Des féministes (comme par exemple Frigga Haug) revendiquent une réduction du temps de travail depuis des décennies. Dans notre système patriarcal, le travail du care - ce qui veut dire toutes les activités de soins, éducation et conservation - est assuréavant tout par les femmes et généralement n’est pas du tout (ou n’est que très peu) rémunéré. En Suisse, 7,9 milliards d’heures de travail domestique non rémunéré a été fait, un chiffre étonnamment proche des 9,2 milliards d’heures de travail rémunéré ! Pour venir à bout de ce travail additionnel, les femmes travaillent généralement plus souvent à temps partiel, et se retrouvent par conséquent dans une situation financière plus précaire. Ce phénomène est particulièrement courant en Suisse, raison pour laquelle le magazine “The Economist” classifie la Suisse comme parmi les pires pays d’Europe concernant l’inégalité de genre. D’une perspective féministe, une réduction du temps de travail permet une distribution plus juste du travail de soin. 

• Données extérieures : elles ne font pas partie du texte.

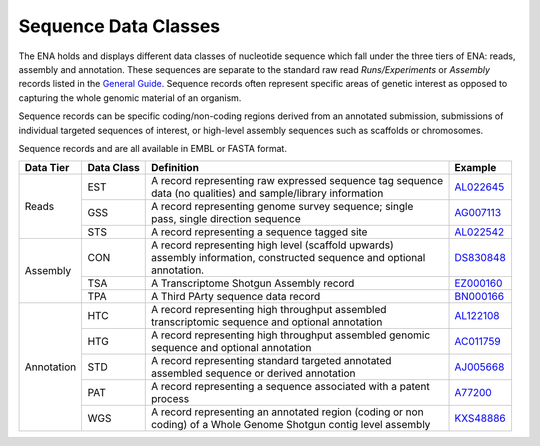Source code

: =====================
Sequence Data Classes
=====================

The ENA holds and displays different data classes of nucleotide sequence which fall under the three tiers of ENA:
reads, assembly and annotation. These sequences are separate to the standard raw read *Runs/Experiments* or *Assembly*
records listed in the `General Guide <../>`_. Sequence records often represent specific areas of genetic interest as
opposed to capturing the whole genomic material of an organism.

Sequence records can be specific coding/non-coding regions derived from an annotated submission, submissions
of individual targeted sequences of interest, or high-level assembly sequences such as scaffolds or chromosomes.

Sequence records and are all available in EMBL or FASTA format.

+---------------+----------------+-------------------------------------------------------------+----------------+
| **Data Tier** | **Data Class** | | **Definition**                                            | **Example**    |
+---------------+----------------+-------------------------------------------------------------+----------------+
| Reads         | EST            | | A record representing raw expressed sequence tag sequence | `AL022645`_    |
|               |                | | data (no qualities) and sample/library information        |                |
|               +----------------+-------------------------------------------------------------+----------------+
|               | GSS            | | A record representing genome survey sequence; single      | `AG007113`_    |
|               |                | | pass, single direction sequence                           |                |
|               +----------------+-------------------------------------------------------------+----------------+
|               | STS            | | A record representing a sequence tagged site              | `AL022542`_    |
+---------------+----------------+-------------------------------------------------------------+----------------+
| Assembly      | CON            | | A record representing high level (scaffold upwards)       | `DS830848`_    |
|               |                | | assembly information, constructed sequence and optional   |                |
|               |                | | annotation.                                               |                |
|               +----------------+-------------------------------------------------------------+----------------+
|               | TSA            | | A Transcriptome Shotgun Assembly record                   | `EZ000160`_    |
|               +----------------+-------------------------------------------------------------+----------------+
|               | TPA            | | A Third PArty sequence data record                        |  `BN000166`_   |
+---------------+----------------+-------------------------------------------------------------+----------------+
| Annotation    | HTC            | | A record representing high throughput assembled           | `AL122108`_    |
|               |                | | transcriptomic sequence and optional annotation           |                |
|               +----------------+-------------------------------------------------------------+----------------+
|               | HTG            | | A record representing high throughput assembled genomic   | `AC011759`_    |
|               |                | | sequence and optional annotation                          |                |
|               +----------------+-------------------------------------------------------------+----------------+
|               | STD            | | A record representing standard targeted annotated         | `AJ005668`_    |
|               |                | | assembled sequence or derived annotation                  |                |
|               +----------------+-------------------------------------------------------------+----------------+
|               | PAT            | | A record representing a sequence associated with a patent | `A77200`_      |
|               |                | | process                                                   |                |
|               +----------------+-------------------------------------------------------------+----------------+
|               | WGS            | | A record representing an annotated region (coding or non  | `KXS48886`_    |
|               |                | | coding) of a Whole Genome Shotgun contig level assembly   |                |
+---------------+----------------+-------------------------------------------------------------+----------------+

.. _`AL022645` : https://www.ebi.ac.uk/ena/browser/view/AL022645
.. _`AG007113` : https://www.ebi.ac.uk/ena/browser/view/AG007113
.. _`AL022542` : https://www.ebi.ac.uk/ena/browser/view/AL022542
.. _`DS830848` : https://www.ebi.ac.uk/ena/browser/view/DS830848
.. _`EZ000160` : https://www.ebi.ac.uk/ena/browser/view/EZ000160
.. _`BN000166` : https://www.ebi.ac.uk/ena/browser/view/BN000166
.. _`AL122108` : https://www.ebi.ac.uk/ena/browser/view/AL122108
.. _`AC011759` : https://www.ebi.ac.uk/ena/browser/view/AC011759
.. _`AJ005668` : https://www.ebi.ac.uk/ena/browser/view/AJ005668
.. _`A77200` : https://www.ebi.ac.uk/ena/browser/view/A77200
.. _`KXS48886` : https://www.ebi.ac.uk/ena/browser/view/KXS48886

…et d’autres injustices sociales.

À l’époque actuelle, la productivité progresse, mais les salaires de travailleurs.euses n’augmentent presque pas. Cela implique que les fruits du travail, qui devient de plus en plus épuisant, sont récoltés par les entrepreneurs.euses et détenteurs.euses du capital, et ne profitent pas aux travailleurs.euses. Si les personnes gagnent du temps, maintiennent leurs revenus et paient moins pour l’assurance maladie/les soins et moins d’impôts, la qualité de la vie augmente énormément. Et si la compensation salariale était financée par des impôts plus importants sur le capital et la fortune, ceci pourrait mener à une réduction de l’écart entre riches et pauvres. 

Les personnes avec des emplois à faible revenu souffrent souvent de discriminations structurelles, comme par exemple le racisme et la xénophobie. Donc une amélioration des conditions de travail de ces postes aideraient des personnes qui sont actuellement marginalisées. 

Les économistes prévoient une augmentation du chômage dans les années à venir. Les nouvelles technologies vont faire disparaître de plus en plus d’emplois. Mais le système capitaliste a besoin aussi d’un nombre suffisant de chômeurs.euses pour que des personnes acceptent d’être exploités dans des emplois mal rémunérés et les profits peuvent croître. Dans notre société, être au chômage veut dire vivre une vie de stigma et de stress. Si nous distribuons le travail de manière plus juste, nous pouvons éviter le chômage. 

Meilleure/s (systèmes de) santé

Selon l’index du stress au travail, un tiers des travailleurs.euses en Suisse sont épuisé.e.s sur le plan émotionnel, et les burnouts et d’autres souffrances psychiques augmentent. Le gain de temps qui découlerait d’une réduction du temps de travail pourrait rendre la société plus saine et heureuse. 

Les auteurs de l’étude bernoise soulignent en plus que notre modèle de travail rémunéré doit être rééquilibré : il faut créer plus de postes dans les secteurs non-énergivores et riches en emplois. Riches en emploi veut dire que le secteur implique beaucoup de travail humain et il ne peut pas être facilement rationalisé. Non-énergivore veut dire que la consommation d'énergie par emploi est peu élevée. Des exemples de secteurs riches en emplois mais non-énergivore sont l’agriculture biologique, la culture, l’éducation et en particulier les soins. Nous pourrions saisir la réduction du temps de travail comme chance pour donner la priorité aux activités nécessaires pour notre bien-être à l’avenir. Im Dans le plan d’action climatique nous proposons un renforcement des soins et une expansion de nos structures de garde d’enfants et de santé.

Premiers pas vers un changement de système 

La réduction du temps de travail n’est pas une formule magique qui résoudra tous nos problèmes. Mais si elle est appliquée de manière réfléchie avec une prise en compte de différentes perspectives, elle sera une solution nécessaire et opportune. La mesure nous permettra de faire des progrès rapides et intelligents vers une société solidaire et écologique.